> [EXERCISE]
Below is a listing; return it in full, exactly as it appears.

═══

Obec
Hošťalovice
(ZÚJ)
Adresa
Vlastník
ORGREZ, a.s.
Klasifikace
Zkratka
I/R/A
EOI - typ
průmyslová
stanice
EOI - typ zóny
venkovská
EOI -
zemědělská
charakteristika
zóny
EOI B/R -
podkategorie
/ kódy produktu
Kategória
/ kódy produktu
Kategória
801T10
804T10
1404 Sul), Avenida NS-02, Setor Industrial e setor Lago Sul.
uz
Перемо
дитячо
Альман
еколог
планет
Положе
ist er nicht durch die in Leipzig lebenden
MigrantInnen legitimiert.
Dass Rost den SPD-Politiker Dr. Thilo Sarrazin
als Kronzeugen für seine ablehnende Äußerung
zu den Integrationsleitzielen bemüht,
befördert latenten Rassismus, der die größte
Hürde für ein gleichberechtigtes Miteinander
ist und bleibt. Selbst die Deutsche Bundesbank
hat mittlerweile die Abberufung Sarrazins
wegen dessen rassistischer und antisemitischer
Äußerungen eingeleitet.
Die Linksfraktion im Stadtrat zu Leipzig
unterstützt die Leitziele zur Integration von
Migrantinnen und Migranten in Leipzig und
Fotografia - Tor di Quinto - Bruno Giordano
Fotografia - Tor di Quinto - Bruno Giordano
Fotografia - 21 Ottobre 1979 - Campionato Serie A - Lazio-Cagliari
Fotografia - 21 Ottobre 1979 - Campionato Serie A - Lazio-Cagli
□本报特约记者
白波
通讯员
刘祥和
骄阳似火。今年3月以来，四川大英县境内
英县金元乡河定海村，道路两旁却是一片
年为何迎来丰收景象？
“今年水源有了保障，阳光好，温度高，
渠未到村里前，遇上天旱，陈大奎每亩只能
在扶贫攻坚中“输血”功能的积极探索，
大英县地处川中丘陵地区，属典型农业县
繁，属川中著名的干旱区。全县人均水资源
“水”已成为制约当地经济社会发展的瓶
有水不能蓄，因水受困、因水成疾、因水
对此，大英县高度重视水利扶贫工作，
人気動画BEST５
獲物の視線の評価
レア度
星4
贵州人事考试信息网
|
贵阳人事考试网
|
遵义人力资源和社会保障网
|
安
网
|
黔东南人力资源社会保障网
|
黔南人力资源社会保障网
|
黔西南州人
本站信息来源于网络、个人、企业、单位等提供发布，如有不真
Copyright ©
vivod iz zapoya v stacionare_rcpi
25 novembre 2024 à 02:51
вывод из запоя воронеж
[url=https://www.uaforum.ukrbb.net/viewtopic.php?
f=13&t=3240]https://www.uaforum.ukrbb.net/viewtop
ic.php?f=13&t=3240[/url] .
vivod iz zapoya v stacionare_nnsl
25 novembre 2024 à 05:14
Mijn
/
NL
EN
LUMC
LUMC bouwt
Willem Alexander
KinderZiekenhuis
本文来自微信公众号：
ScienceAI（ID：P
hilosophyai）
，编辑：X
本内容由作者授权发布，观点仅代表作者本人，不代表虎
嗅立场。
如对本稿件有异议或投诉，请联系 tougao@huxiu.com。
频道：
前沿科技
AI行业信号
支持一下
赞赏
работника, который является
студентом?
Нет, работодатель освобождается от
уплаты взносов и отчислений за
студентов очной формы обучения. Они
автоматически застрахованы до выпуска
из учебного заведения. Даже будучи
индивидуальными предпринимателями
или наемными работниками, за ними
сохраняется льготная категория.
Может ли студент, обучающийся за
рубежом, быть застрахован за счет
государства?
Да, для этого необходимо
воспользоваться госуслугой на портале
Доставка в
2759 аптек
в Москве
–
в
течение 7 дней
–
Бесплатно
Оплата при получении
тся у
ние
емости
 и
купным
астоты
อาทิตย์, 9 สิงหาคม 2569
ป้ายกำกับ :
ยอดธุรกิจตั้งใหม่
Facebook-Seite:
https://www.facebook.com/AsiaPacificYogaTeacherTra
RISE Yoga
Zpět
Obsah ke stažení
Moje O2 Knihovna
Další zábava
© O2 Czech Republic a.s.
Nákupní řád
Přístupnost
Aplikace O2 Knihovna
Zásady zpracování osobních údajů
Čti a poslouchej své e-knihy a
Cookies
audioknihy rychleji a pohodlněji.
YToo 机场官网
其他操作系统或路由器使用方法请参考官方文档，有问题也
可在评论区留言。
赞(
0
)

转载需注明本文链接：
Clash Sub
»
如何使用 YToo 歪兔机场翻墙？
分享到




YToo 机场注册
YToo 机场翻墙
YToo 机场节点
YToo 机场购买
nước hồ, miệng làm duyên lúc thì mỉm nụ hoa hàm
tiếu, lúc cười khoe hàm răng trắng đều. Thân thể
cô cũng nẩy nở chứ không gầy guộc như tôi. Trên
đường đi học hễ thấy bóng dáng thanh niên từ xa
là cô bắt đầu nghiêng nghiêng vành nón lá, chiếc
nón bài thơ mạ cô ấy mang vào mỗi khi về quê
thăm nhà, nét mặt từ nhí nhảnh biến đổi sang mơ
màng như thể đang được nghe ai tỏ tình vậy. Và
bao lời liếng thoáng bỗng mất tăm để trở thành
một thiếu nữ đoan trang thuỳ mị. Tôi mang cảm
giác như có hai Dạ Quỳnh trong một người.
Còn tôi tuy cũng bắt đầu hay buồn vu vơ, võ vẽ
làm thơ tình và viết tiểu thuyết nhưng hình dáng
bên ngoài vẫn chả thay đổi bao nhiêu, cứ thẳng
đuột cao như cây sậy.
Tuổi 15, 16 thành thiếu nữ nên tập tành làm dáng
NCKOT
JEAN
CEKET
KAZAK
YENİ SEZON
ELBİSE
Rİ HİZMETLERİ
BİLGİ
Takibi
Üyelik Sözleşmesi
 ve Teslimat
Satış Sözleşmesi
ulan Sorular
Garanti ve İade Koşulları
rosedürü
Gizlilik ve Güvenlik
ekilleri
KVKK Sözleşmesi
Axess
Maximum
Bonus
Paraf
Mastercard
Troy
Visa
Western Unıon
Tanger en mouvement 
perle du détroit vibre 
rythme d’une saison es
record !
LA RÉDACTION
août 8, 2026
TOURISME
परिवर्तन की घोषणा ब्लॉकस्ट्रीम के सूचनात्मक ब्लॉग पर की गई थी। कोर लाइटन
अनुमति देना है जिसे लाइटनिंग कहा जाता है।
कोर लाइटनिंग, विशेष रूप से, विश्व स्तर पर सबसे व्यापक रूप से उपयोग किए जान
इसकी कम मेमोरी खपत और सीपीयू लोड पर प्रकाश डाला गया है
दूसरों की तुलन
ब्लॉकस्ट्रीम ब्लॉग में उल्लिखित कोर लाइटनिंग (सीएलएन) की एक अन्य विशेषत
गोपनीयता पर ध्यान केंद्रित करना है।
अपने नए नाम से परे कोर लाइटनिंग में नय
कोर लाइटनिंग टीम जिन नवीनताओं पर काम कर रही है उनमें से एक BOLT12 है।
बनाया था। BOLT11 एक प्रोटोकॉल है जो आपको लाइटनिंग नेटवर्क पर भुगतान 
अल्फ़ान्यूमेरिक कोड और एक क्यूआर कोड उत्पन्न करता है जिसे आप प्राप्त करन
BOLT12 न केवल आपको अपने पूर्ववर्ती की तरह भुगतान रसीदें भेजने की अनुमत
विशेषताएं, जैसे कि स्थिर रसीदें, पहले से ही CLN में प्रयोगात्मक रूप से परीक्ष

═══

> [SOLVED PROBLEM]
Obec
Hošťalovice
(ZÚJ)
Adresa
Vlastník
ORGREZ, a.s.
Klasifikace
Zkratka
I/R/A
EOI - typ
průmyslová
stanice
EOI - typ zóny
venkovská
EOI -
zemědělská
charakteristika
zóny
EOI B/R -
podkategorie
/ kódy produktu
Kategória
/ kódy produktu
Kategória
801T10
804T10
1404 Sul), Avenida NS-02, Setor Industrial e setor Lago Sul.
uz
Перемо
дитячо
Альман
еколог
планет
Положе
ist er nicht durch die in Leipzig lebenden
MigrantInnen legitimiert.
Dass Rost den SPD-Politiker Dr. Thilo Sarrazin
als Kronzeugen für seine ablehnende Äußerung
zu den Integrationsleitzielen bemüht,
befördert latenten Rassismus, der die größte
Hürde für ein gleichberechtigtes Miteinander
ist und bleibt. Selbst die Deutsche Bundesbank
hat mittlerweile die Abberufung Sarrazins
wegen dessen rassistischer und antisemitischer
Äußerungen eingeleitet.
Die Linksfraktion im Stadtrat zu Leipzig
unterstützt die Leitziele zur Integration von
Migrantinnen und Migranten in Leipzig und
Fotografia - Tor di Quinto - Bruno Giordano
Fotografia - Tor di Quinto - Bruno Giordano
Fotografia - 21 Ottobre 1979 - Campionato Serie A - Lazio-Cagliari
Fotografia - 21 Ottobre 1979 - Campionato Serie A - Lazio-Cagli
□本报特约记者
白波
通讯员
刘祥和
骄阳似火。今年3月以来，四川大英县境内
英县金元乡河定海村，道路两旁却是一片
年为何迎来丰收景象？
“今年水源有了保障，阳光好，温度高，
渠未到村里前，遇上天旱，陈大奎每亩只能
在扶贫攻坚中“输血”功能的积极探索，
大英县地处川中丘陵地区，属典型农业县
繁，属川中著名的干旱区。全县人均水资源
“水”已成为制约当地经济社会发展的瓶
有水不能蓄，因水受困、因水成疾、因水
对此，大英县高度重视水利扶贫工作，
人気動画BEST５
獲物の視線の評価
レア度
星4
贵州人事考试信息网
|
贵阳人事考试网
|
遵义人力资源和社会保障网
|
安
网
|
黔东南人力资源社会保障网
|
黔南人力资源社会保障网
|
黔西南州人
本站信息来源于网络、个人、企业、单位等提供发布，如有不真
Copyright ©
vivod iz zapoya v stacionare_rcpi
25 novembre 2024 à 02:51
вывод из запоя воронеж
[url=https://www.uaforum.ukrbb.net/viewtopic.php?
f=13&t=3240]https://www.uaforum.ukrbb.net/viewtop
ic.php?f=13&t=3240[/url] .
vivod iz zapoya v stacionare_nnsl
25 novembre 2024 à 05:14
Mijn
/
NL
EN
LUMC
LUMC bouwt
Willem Alexander
KinderZiekenhuis
本文来自微信公众号：
ScienceAI（ID：P
hilosophyai）
，编辑：X
本内容由作者授权发布，观点仅代表作者本人，不代表虎
嗅立场。
如对本稿件有异议或投诉，请联系 tougao@huxiu.com。
频道：
前沿科技
AI行业信号
支持一下
赞赏
работника, который является
студентом?
Нет, работодатель освобождается от
уплаты взносов и отчислений за
студентов очной формы обучения. Они
автоматически застрахованы до выпуска
из учебного заведения. Даже будучи
индивидуальными предпринимателями
или наемными работниками, за ними
сохраняется льготная категория.
Может ли студент, обучающийся за
рубежом, быть застрахован за счет
государства?
Да, для этого необходимо
воспользоваться госуслугой на портале
Доставка в
2759 аптек
в Москве
–
в
течение 7 дней
–
Бесплатно
Оплата при получении
тся у
ние
емости
 и
купным
астоты
อาทิตย์, 9 สิงหาคม 2569
ป้ายกำกับ :
ยอดธุรกิจตั้งใหม่
Facebook-Seite:
https://www.facebook.com/AsiaPacificYogaTeacherTra
RISE Yoga
Zpět
Obsah ke stažení
Moje O2 Knihovna
Další zábava
© O2 Czech Republic a.s.
Nákupní řád
Přístupnost
Aplikace O2 Knihovna
Zásady zpracování osobních údajů
Čti a poslouchej své e-knihy a
Cookies
audioknihy rychleji a pohodlněji.
YToo 机场官网
其他操作系统或路由器使用方法请参考官方文档，有问题也
可在评论区留言。
赞(
0
)

转载需注明本文链接：
Clash Sub
»
如何使用 YToo 歪兔机场翻墙？
分享到




YToo 机场注册
YToo 机场翻墙
YToo 机场节点
YToo 机场购买
nước hồ, miệng làm duyên lúc thì mỉm nụ hoa hàm
tiếu, lúc cười khoe hàm răng trắng đều. Thân thể
cô cũng nẩy nở chứ không gầy guộc như tôi. Trên
đường đi học hễ thấy bóng dáng thanh niên từ xa
là cô bắt đầu nghiêng nghiêng vành nón lá, chiếc
nón bài thơ mạ cô ấy mang vào mỗi khi về quê
thăm nhà, nét mặt từ nhí nhảnh biến đổi sang mơ
màng như thể đang được nghe ai tỏ tình vậy. Và
bao lời liếng thoáng bỗng mất tăm để trở thành
một thiếu nữ đoan trang thuỳ mị. Tôi mang cảm
giác như có hai Dạ Quỳnh trong một người.
Còn tôi tuy cũng bắt đầu hay buồn vu vơ, võ vẽ
làm thơ tình và viết tiểu thuyết nhưng hình dáng
bên ngoài vẫn chả thay đổi bao nhiêu, cứ thẳng
đuột cao như cây sậy.
Tuổi 15, 16 thành thiếu nữ nên tập tành làm dáng
NCKOT
JEAN
CEKET
KAZAK
YENİ SEZON
ELBİSE
Rİ HİZMETLERİ
BİLGİ
Takibi
Üyelik Sözleşmesi
 ve Teslimat
Satış Sözleşmesi
ulan Sorular
Garanti ve İade Koşulları
rosedürü
Gizlilik ve Güvenlik
ekilleri
KVKK Sözleşmesi
Axess
Maximum
Bonus
Paraf
Mastercard
Troy
Visa
Western Unıon
Tanger en mouvement 
perle du détroit vibre 
rythme d’une saison es
record !
LA RÉDACTION
août 8, 2026
TOURISME
परिवर्तन की घोषणा ब्लॉकस्ट्रीम के सूचनात्मक ब्लॉग पर की गई थी। कोर लाइटन
अनुमति देना है जिसे लाइटनिंग कहा जाता है।
कोर लाइटनिंग, विशेष रूप से, विश्व स्तर पर सबसे व्यापक रूप से उपयोग किए जान
इसकी कम मेमोरी खपत और सीपीयू लोड पर प्रकाश डाला गया है
दूसरों की तुलन
ब्लॉकस्ट्रीम ब्लॉग में उल्लिखित कोर लाइटनिंग (सीएलएन) की एक अन्य विशेषत
गोपनीयता पर ध्यान केंद्रित करना है।
अपने नए नाम से परे कोर लाइटनिंग में नय
कोर लाइटनिंग टीम जिन नवीनताओं पर काम कर रही है उनमें से एक BOLT12 है।
बनाया था। BOLT11 एक प्रोटोकॉल है जो आपको लाइटनिंग नेटवर्क पर भुगतान 
अल्फ़ान्यूमेरिक कोड और एक क्यूआर कोड उत्पन्न करता है जिसे आप प्राप्त करन
BOLT12 न केवल आपको अपने पूर्ववर्ती की तरह भुगतान रसीदें भेजने की अनुमत
विशेषताएं, जैसे कि स्थिर रसीदें, पहले से ही CLN में प्रयोगात्मक रूप से परीक्ष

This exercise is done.